Transparent overlapping histograms in R

July 20th, 2010

Today I wanted to compare the histograms from two data sets, but it’s hard to see the differences when the plots overlap. Here’s an example of the problem:

a = rnorm(10000,5)
b = rnorm(10000,3)
hist(a,xlim=c(0,10))
hist(b,col="gray20",add=T)

Output:
normal histograms

I want to know what’s going on behind all that solid grey!
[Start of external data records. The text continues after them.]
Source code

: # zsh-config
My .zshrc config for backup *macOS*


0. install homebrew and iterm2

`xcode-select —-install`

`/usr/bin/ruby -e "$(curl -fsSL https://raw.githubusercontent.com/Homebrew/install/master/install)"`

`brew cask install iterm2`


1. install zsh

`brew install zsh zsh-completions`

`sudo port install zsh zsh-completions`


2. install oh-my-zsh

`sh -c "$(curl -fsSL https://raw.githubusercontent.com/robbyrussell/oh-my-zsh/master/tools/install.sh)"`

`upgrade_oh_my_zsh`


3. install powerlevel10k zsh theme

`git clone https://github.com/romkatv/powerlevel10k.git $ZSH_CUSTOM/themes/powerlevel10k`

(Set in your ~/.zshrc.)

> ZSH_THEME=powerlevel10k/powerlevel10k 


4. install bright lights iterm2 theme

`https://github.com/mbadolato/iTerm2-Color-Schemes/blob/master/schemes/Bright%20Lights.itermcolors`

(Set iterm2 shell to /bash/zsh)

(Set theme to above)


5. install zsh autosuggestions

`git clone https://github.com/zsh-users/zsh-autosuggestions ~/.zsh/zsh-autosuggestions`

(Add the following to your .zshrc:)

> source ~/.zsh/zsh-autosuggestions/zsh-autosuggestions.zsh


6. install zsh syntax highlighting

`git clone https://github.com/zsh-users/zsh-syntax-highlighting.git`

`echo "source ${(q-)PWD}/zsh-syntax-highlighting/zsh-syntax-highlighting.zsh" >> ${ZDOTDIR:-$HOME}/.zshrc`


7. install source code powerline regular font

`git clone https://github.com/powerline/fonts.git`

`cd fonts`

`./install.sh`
So I coded up a little function to add pseudo-transparency to pairs of histograms:

plotOverlappingHist <- function(a, b, colors=c("white","gray20","gray50"),
                                breaks=NULL, xlim=NULL, ylim=NULL){

  ahist=NULL
  bhist=NULL
  
  if(!(is.null(breaks))){
    ahist=hist(a,breaks=breaks,plot=F)
    bhist=hist(b,breaks=breaks,plot=F)
  } else {
    ahist=hist(a,plot=F)
    bhist=hist(b,plot=F)

    dist = ahist$breaks[2]-ahist$breaks[1]
    breaks = seq(min(ahist$breaks,bhist$breaks),max(ahist$breaks,bhist$breaks),dist)

    ahist=hist(a,breaks=breaks,plot=F)
    bhist=hist(b,breaks=breaks,plot=F)
  }

  if(is.null(xlim)){
    xlim = c(min(ahist$breaks,bhist$breaks),max(ahist$breaks,bhist$breaks))   
  }

  if(is.null(ylim)){
    ylim = c(0,max(ahist$counts,bhist$counts))   
  }

  overlap = ahist
  for(i in 1:length(overlap$counts)){  
    if(ahist$counts[i] > 0 & bhist$counts[i] > 0){
      overlap$counts[i] = min(ahist$counts[i],bhist$counts[i])
    } else {
      overlap$counts[i] = 0
    }
  }

  plot(ahist, xlim=xlim, ylim=ylim, col=colors[1])
  plot(bhist, xlim=xlim, ylim=ylim, col=colors[2], add=T)
  plot(overlap, xlim=xlim, ylim=ylim, col=colors[3], add=T) 
}

The results are much easier to interpret:

a = rnorm(10000,5)
b = rnorm(10000,3)
plotOverlappingHist(a,b)

overlapping histograms

I’m sure this could be improved upon and generalized to multiple histograms, but this solves my problem, so I’m calling it quits for now. Let me know if you make improvements or find it useful.


Tags: , , | 3 Comments »

3 Responses to “Transparent overlapping histograms in R”

  1. Alice Becker Says:

    Very useful. You could also use transparent colors, which could mean less programming effort:
    e.g. col=rgb(0, 1, 0,0.5)) ..the 4th argument is the degree of transparency alpha

    cheers, alice

  2. Wow – I didn’t know that R supported transparency. That makes things a lot simpler. Nice tip!

  3. a = rnorm(10000,5)
    b = rnorm(10000,3)
    hist(a,xlim=c(0,10), col=rgb(0, 1, 0,0.5))
    hist(b,col= rgb(1, 0, 0,0.5),add=T)